On peut mesurer la grandeur du péril en songeant que l’Etat, qui devait aux caisses d’épargne 354 millions en 1848 et 633 millions en 1870, leur en doit aujourd’hui 3 milliards 373 millions, et que, si rien n’est modifié dans la législation qui régit les caisses d’épargne et la Caisse des dépôts et consignations, on peut prévoir que, dans dix ou quinze années, cette dernière caisse aura à gérer, en sommes appartenant au public déposant et remboursables à vue, le total formidable de 6 à 8 milliards.

Ce sont les achats de la Caisse des Dépôts et Consignations, bien plus que le développement de la richesse publique ou la perspective d’une longue paix, qui ont porté la rente 3 pour 100 à 95 francs et modifié, par ce seul fait, le taux de capitalisation de toutes les valeurs.
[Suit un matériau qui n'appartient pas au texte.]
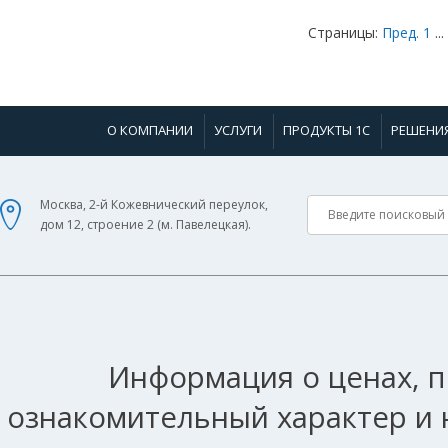
Страницы:
Пред.
1
...
О КОМПАНИИ
УСЛУГИ
ПРОДУКТЫ 1С
РЕШЕНИ
Москва, 2-й Кожевнический переулок,
дом 12, строение 2 (м. Павелецкая).
Информация о ценах, п
ознакомительный характер и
Or ce résultat a été obtenu par une déviation complète des règles qui devraient régir le marché financier, c’est-à-dire par la suppression de la loi de l’offre et de la demande. D’après les termes mêmes du rapport, l’intervention, sur le marché de notre rente nationale, de cet acheteur perpétuel qui s’appelle la Caisse des Dépôts et Consignations, a exercé une influence heureuse sur le crédit public et a contribué à l’amener au point qu’il occupe aujourd’hui, c’est-à-dire le plus haut qu’il ait jamais atteint. On est, d’un autre côté, en droit de se demander quelle influence exercerait sur le crédit l’intervention de ce même mécanisme, transformé en vendeur perpétuel, le jour où une crise provoquerait de la part des déposans des retraits assez importans pour faire pencher la balance dans le sens des remboursemens, devenus plus considérables que les dépôts nouveaux.

Il semble que, dans ces derniers temps, le sentiment du péril que recèle la situation actuelle ait commencé à pénétrer dans l’opinion publique. D’une manière générale, on estime que toutes les valeurs sont arrivées à des prix qu’elles ne peuvent plus que difficilement dépasser, et que, pour un grand nombre de titres, ces prix sont dès maintenant excessifs, quoi que l’on puisse arguer de l’abondance incontestable des capitaux disponibles et de la diffusion de la richesse.